SELECTED TEXT.
June 11, 2007 20076 12:06 pm | In Finanducation | Comments Off

Who best to learn but from the gurus themselves? Here's a brief list of gurus and their strategies:

1. Benjamin Graham - Value Investing Guru

Strategy: Buy shares at price well below company's intrinsic value!

Indicators:

  • P/E < 15 for average earnings over last 3 fiscal years (or current P/E whichever is higher)
  • No financial/technology stocks
  • Annual Revenue > $340 million
  • Liquidity: Current Assets/Current Liabilites > 2
  • Industrial companies: Long-term debt < Net current assets
  • EPS increases > 30% over 10-year period, must not be negative within last 5 years.
  • (Price-to-book ratio)*(P/E) < 22

Source: NASDAQ, Kiplinger, Forbes

2. Peter Lynch - P/E Growth Guru

Strategy: Divide attractive stocks into different categories.

Indicators:

a. Fast Growers:

  • Little debt, Debt to Equity Ratio < =1
  • Annual EPS Growth Rate = 20 to 30
  • Current P/E < = 1.75*Annual EPS Growth

b. Slow Growers:

  • High dividend payouts
  • Sales > $1 billion
  • Low yield-adjusted PEG ratio
  • Reasonable debt-to-equity ratio

c. Stalwarts:

  • Moderate earnings growth
  • Potential for 30-50% stock price gains over 2 year period if bought at attractive prices
  • Positive earnings
  • Debt-to-Equity ratio < 0.33
  • Sales rates increasing inline with, or ahead of inventories
  • Low yield-adjusted PEG ratio

Source: NASDAQ, MSN Money, AAII Journal

3. Martin Zweig - Conservative Growth Investor

Strategy: To be fully invested in the market when the indications are positive and to sell stocks when indications become negative.

GIVEN MATERIAL.
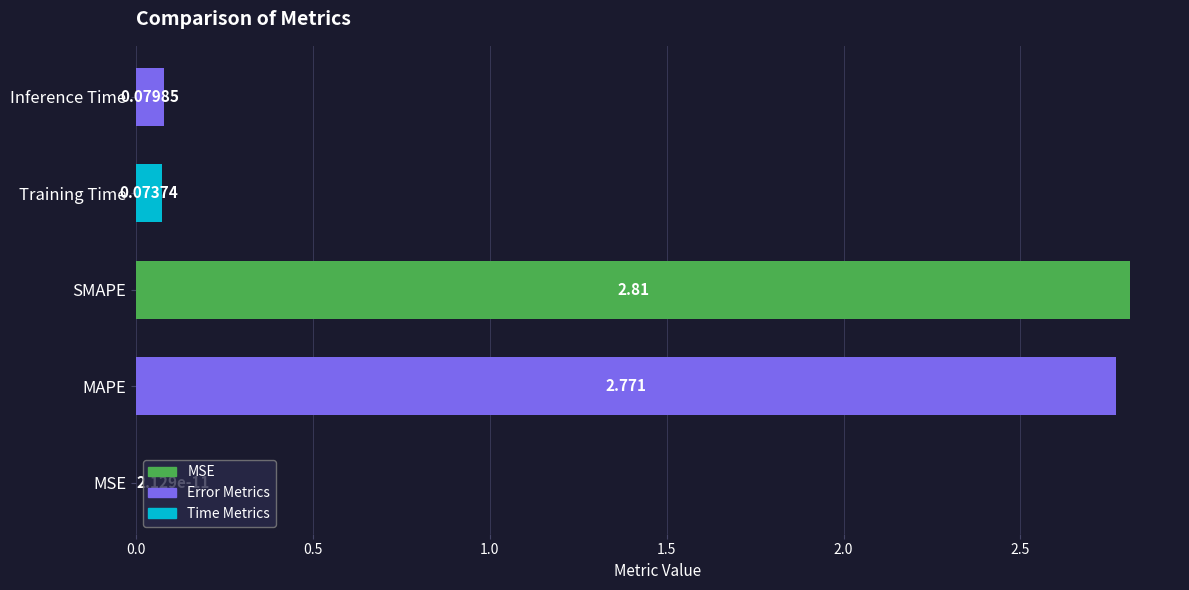

At which category does the chart reach its peak across all series?

SMAPE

TASK SET.
A. According to the text on investing gurus, what minimum annual revenue does Benjamin Graham's list of indicators call for?
B. Pick up the text on investing gurus right after its final sentence and keep writing.
The material has nothing to do with the text on investing gurus.

ANSWERS TO THE PROBLEMS.
A. More than $340 million.

B.
Indicators:

  • Quarterly earnings positive and growing faster than:
  • –1 year ago
  • –last 3 quarters
  • –last 3 years
  • Sales growing as fast or faster than earnings
  • P/E > 5; BUT P/E < 3*Market P/E or 43, whichever is lower
  • No high level of debt, below-average for industry

Source: NASDAQ,MartinZweig.org

4. Brothers David and Tom Gardner of Motley Fool - Small-Cap Growth Investor

Strategy: Search for stocks of small, fast-growing companies with solid fundamentals.

Indicators:

  • Health profit margins
  • Little debt
  • Ample cash flow
  • Respectable R&D budgets
  • Tight inventory congtrols

Source: NASDAQ

5. Kenneth Fisher - Price-to-Sales Investor

Strategy: The lower a company's stock price is relative to its sales, the more attractive its stock is.

Indicators:

  • Strong balance sheet with little debt
  • Low Price-to-sales ratios

Source: NASDAQ

6. David Dreman - Contrarian

Strategy: Search for deep-discount value stocks.

Indicators:

  • Good earnings growth
  • Low P/E
  • Low P/B Ratio
  • Low Price-to-Cashflow Ratio

Source: NASDAQ, Investopedia

7. James P. O'Shaughnessy - Growth/Value Investor

Strategy: 2 investment strategies: "Cornerstone Growth" and "Cornerstone Value"

Indicators:

a. Cornerstone Growth

  • Market value > $150 million
  • Price-to-sales ratio < 1.5
  • Persistent earnings growth, among market's best performers over prior 12 months

b. Cornerstone Value

  • Market cap > $1 billion
  • Revenue > 50% greater than mean of market's 12 month sales
  • Cashflow per share > average publicly-traded company
  • Yield Factor: Company which has highest dividend yield from 50 shortlisted using above criteria.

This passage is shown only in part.